Mais de cem profissionais decidiram que esperar não era mais uma opção. Integradores, empresários, instaladores e especialistas em energia solar ocuparam a frente da sede da Neoenergia Brasília para dar voz a uma realidade enfrentada diariamente por consumidores e empresas: atrasos que, em alguns casos, ultrapassam 600 dias para a conexão de sistemas de geração distribuída.
A manifestação realizada no dia 30 de junho, organizada pela Associação Brasiliense de Energia Solar (ABES), marcou um momento importante para o setor. Mais do que um protesto, foi uma demonstração de que a união institucional é capaz de transformar reivindicações em compromissos concretos.
Um mercado em crescimento que enfrenta desafios operacionais
O Distrito Federal vive uma expansão significativa da energia solar. A geração distribuída cresce impulsionada pelo interesse de consumidores residenciais, empresas e produtores rurais que buscam reduzir custos, aumentar a segurança energética e investir em uma fonte limpa de energia.
Entretanto, esse crescimento passou a conviver com dificuldades operacionais que afetam diretamente quem investe no setor. Empresas relataram atrasos em vistorias, conexões, faturamento, compensação de créditos e atendimento técnico. Em diversos casos, sistemas fotovoltaicos instalados permanecem impossibilitados de operar por meses ou até anos, impedindo que consumidores usufruam da economia esperada.
Segundo representantes da ABES, a situação se agravou após mudanças nos sistemas internos da distribuidora, gerando inconsistências no faturamento, desaparecimento de créditos de energia e dificuldades para acompanhamento dos processos.
Além dos impactos financeiros, a falta de previsibilidade compromete a confiança dos consumidores e reduz a competitividade de um segmento estratégico para a transição energética brasileir
A mobilização abriu espaço para o diálogo e trouxe compromissos concretos
A mobilização reuniu mais de 100 profissionais do setor solar, entre integradores, empresários e representantes institucionais, que apresentaram à Neoenergia Brasília uma pauta estruturada contendo os principais gargalos enfrentados pela geração distribuída.
As demandas foram organizadas em cinco grandes eixos:
- dificuldades técnicas e regulatórias nos processos de conexão;
- falhas no atendimento e na comunicação com o setor;
- atrasos em obras, vistorias e ligações das usinas;
- instabilidades no portal utilizado para análise dos projetos;
- problemas relacionados ao faturamento e à compensação dos créditos de energia.

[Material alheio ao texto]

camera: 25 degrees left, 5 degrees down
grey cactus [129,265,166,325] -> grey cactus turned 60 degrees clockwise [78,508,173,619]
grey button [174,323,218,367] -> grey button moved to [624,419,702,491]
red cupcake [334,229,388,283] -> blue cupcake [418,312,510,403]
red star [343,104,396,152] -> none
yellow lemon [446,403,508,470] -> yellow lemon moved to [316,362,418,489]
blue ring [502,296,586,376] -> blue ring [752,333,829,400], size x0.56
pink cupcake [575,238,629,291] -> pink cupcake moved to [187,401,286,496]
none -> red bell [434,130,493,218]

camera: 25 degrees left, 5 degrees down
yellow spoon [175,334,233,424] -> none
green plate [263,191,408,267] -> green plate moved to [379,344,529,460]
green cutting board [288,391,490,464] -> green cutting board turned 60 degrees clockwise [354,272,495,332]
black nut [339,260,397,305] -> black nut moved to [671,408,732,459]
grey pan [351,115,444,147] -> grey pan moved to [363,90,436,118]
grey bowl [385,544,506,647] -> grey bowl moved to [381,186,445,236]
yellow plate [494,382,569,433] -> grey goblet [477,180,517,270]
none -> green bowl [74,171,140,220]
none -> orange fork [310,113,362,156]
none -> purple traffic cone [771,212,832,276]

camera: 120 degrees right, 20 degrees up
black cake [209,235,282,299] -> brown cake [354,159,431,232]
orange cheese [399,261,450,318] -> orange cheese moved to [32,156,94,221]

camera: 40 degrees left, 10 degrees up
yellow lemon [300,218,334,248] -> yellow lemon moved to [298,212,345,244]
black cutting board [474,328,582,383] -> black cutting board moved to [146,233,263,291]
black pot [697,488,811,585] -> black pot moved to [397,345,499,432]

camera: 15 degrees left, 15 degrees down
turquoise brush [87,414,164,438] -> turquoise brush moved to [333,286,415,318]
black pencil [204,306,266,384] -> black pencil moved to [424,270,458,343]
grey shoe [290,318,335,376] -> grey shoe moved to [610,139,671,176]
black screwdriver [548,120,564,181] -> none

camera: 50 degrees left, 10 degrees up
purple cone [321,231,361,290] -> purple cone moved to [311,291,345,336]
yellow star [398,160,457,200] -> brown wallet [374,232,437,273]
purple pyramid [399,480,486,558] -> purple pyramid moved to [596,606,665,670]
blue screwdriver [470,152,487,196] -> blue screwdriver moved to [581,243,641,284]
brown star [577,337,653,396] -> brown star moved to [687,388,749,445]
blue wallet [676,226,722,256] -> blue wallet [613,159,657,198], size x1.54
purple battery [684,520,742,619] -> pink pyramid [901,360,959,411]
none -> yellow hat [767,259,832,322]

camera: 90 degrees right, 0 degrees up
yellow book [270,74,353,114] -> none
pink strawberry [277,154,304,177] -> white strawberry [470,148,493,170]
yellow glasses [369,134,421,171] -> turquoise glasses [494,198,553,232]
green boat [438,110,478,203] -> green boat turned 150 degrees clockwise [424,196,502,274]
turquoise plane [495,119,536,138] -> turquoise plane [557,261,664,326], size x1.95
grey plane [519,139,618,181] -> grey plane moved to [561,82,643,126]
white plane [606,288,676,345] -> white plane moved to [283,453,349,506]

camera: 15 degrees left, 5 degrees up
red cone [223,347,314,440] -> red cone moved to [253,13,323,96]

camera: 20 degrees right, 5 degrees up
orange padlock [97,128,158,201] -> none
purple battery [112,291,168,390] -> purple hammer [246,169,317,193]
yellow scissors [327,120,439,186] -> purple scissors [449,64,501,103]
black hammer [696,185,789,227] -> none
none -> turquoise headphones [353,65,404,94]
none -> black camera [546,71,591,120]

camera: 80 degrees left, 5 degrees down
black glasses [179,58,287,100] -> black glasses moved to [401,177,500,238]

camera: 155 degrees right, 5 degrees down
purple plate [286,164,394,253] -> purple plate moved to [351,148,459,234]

Após o protesto, representantes da ABES foram recebidos pela diretoria da Neoenergia Brasília, que reconheceu impactos decorrentes da atualização de seus sistemas e anunciou medidas para melhorar o relacionamento com o mercado.
Entre os compromissos assumidos estão a criação de canais exclusivos de atendimento para processos de vistoria, faturamento e compensação de créditos, além do reforço das equipes técnicas, aceleração das análises e aperfeiçoamento dos processos internos.
A distribuidora também informou que continuará trabalhando para reduzir inconsistências e aumentar a previsibilidade dos procedimentos relacionados à conexão das usinas de geração distribuída.
Embora a empresa tenha destacado que aproximadamente metade dos projetos apresentados apresenta pendências técnicas que exigem adequações, o diálogo estabelecido representa um avanço importante para aproximar distribuidora e setor produtivo.
Fortalecer a geração distribuída exige diálogo permanente
A mobilização realizada em Brasília demonstra que o crescimento da geração distribuída depende não apenas de investimentos em tecnologia, mas também de processos eficientes, segurança jurídica e relacionamento institucional entre distribuidoras, consumidores e entidades representativas.
O episódio reforça o papel das associações estaduais e das organizações que atuam em defesa da geração distribuída na construção de soluções para o setor elétrico brasileiro.
A criação de canais específicos de atendimento e o compromisso assumido pela Neoenergia representam um primeiro passo. Agora, será fundamental acompanhar a implementação das medidas anunciadas para garantir que consumidores, integradores e empresas encontrem um ambiente mais eficiente, transparente e previsível.
O fortalecimento da energia solar passa pelo diálogo, pela cooperação entre os agentes do setor e pelo compromisso permanente com a melhoria dos serviços prestados aos brasileiros.